Hacker News new | ask | show | jobs
by danShumway 953 days ago
I'd view this article as an example. I suspect it's not that hard to get a malicous document into someone's drive; basically any information you give to Bard is vulnerable to this attack if Bard then interacts with 3rd-party content. Email agents also come to mind, where an attacker can get a prompt into the LLM by sending an email that the LLM will then analyze in your inbox. Basically any scenario where an LLM is primed with a user's data and allows making external requests, even for images.

Integration between assistants is another problem. Let's say you're confident that a malicious prompt can never get into your own personal Google Drive. But let's say Google Bard keeps the ability to analyze your documents and also gains the ability to do web searches when you ask questions about those documents. Or gets browser integration via an extension.

Now, when you visit a malicious web page with hidden malicious commands, that data can be accessed and exfiltrated by the website.
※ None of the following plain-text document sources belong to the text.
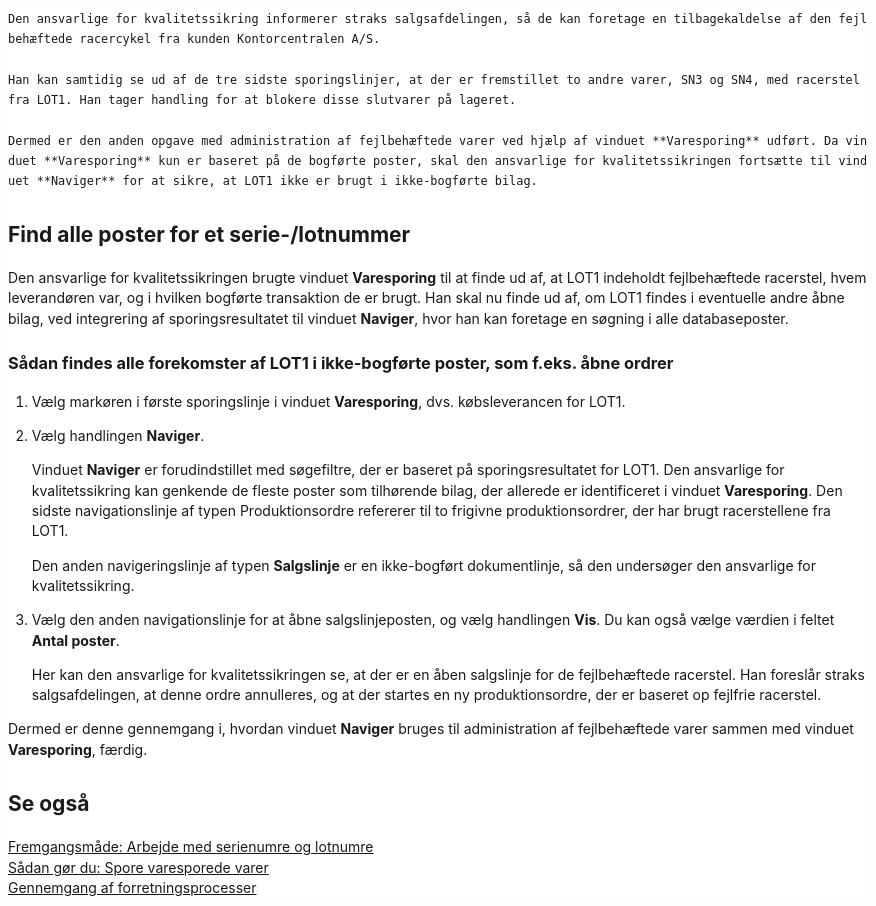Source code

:     Den ansvarlige for kvalitetssikring informerer straks salgsafdelingen, så de kan foretage en tilbagekaldelse af den fejlbehæftede racercykel fra kunden Kontorcentralen A/S.  

    Han kan samtidig se ud af de tre sidste sporingslinjer, at der er fremstillet to andre varer, SN3 og SN4, med racerstel fra LOT1. Han tager handling for at blokere disse slutvarer på lageret.  

    Dermed er den anden opgave med administration af fejlbehæftede varer ved hjælp af vinduet **Varesporing** udført. Da vinduet **Varesporing** kun er baseret på de bogførte poster, skal den ansvarlige for kvalitetssikringen fortsætte til vinduet **Naviger** for at sikre, at LOT1 ikke er brugt i ikke-bogførte bilag.  

## <a name="finding-all-records-of-a-seriallot-number"></a>Find alle poster for et serie-/lotnummer  
 Den ansvarlige for kvalitetssikringen brugte vinduet **Varesporing** til at finde ud af, at LOT1 indeholdt fejlbehæftede racerstel, hvem leverandøren var, og i hvilken bogførte transaktion de er brugt. Han skal nu finde ud af, om LOT1 findes i eventuelle andre åbne bilag, ved integrering af sporingsresultatet til vinduet **Naviger**, hvor han kan foretage en søgning i alle databaseposter.  

### <a name="to-find-all-occurrences-of-lot1-in-non-posted-records-such-as-open-orders"></a>Sådan findes alle forekomster af LOT1 i ikke-bogførte poster, som f.eks. åbne ordrer  

1.  Vælg markøren i første sporingslinje i vinduet **Varesporing**, dvs. købsleverancen for LOT1.  
2.  Vælg handlingen **Naviger**.  

    Vinduet **Naviger** er forudindstillet med søgefiltre, der er baseret på sporingsresultatet for LOT1. Den ansvarlige for kvalitetssikring kan genkende de fleste poster som tilhørende bilag, der allerede er identificeret i vinduet **Varesporing**. Den sidste navigationslinje af typen Produktionsordre refererer til to frigivne produktionsordrer, der har brugt racerstellene fra LOT1.  

    Den anden navigeringslinje af typen **Salgslinje** er en ikke-bogført dokumentlinje, så den undersøger den ansvarlige for kvalitetssikring.  

3.  Vælg den anden navigationslinje for at åbne salgslinjeposten, og vælg handlingen **Vis**. Du kan også vælge værdien i feltet **Antal poster**.  

    Her kan den ansvarlige for kvalitetssikringen se, at der er en åben salgslinje for de fejlbehæftede racerstel. Han foreslår straks salgsafdelingen, at denne ordre annulleres, og at der startes en ny produktionsordre, der er baseret op fejlfrie racerstel.  

 Dermed er denne gennemgang i, hvordan vinduet **Naviger** bruges til administration af fejlbehæftede varer sammen med vinduet **Varesporing**, færdig.  

## <a name="see-also"></a>Se også
[Fremgangsmåde: Arbejde med serienumre og lotnumre](inventory-how-work-item-tracking.md)  
[Sådan gør du: Spore varesporede varer](inventory-how-to-trace-item-tracked-items.md)  
[Gennemgang af forretningsprocesser](walkthrough-business-process-walkthroughs.md)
Now, you could strictly separate that data behind some kind of prompt, but then it's impossible to have an LLM carry on the same conversation in both contexts. So if you want your browsing assistant to be unable to leak information about your documents or visited sites, you need to accept that you don't get the ability to give a composite command like, "can you go into my bookmarks and add 'long', 'medium', or 'short' tags based on the length of each article?" Or at least, you need to have a very dedicated process for that as opposed to a general one, which makes sure that there is no singular conversation that touches both your bookmarks and the contents of each page. They need to be completely isolated from each other, which is not what most people are imagining when they talk about general assistants.

Remember that there is no difference between prompt extraction by a user and conversation/context extraction from an attacker. They're both just getting the LLM to repeat previous parts of the input text. If you have given an LLM sensitive information at any point during conversation, then (if you want to be secure) the LLM must not interact with any kind of untrusted data, or it must be isolated from any meaningful APIs including the ability to make 3rd-party GET requests and it must never be allowed to interact with another LLM that has access to those APIs.

1 comments

Properly sandboxing and firewalling LLMs is going to be the killer app.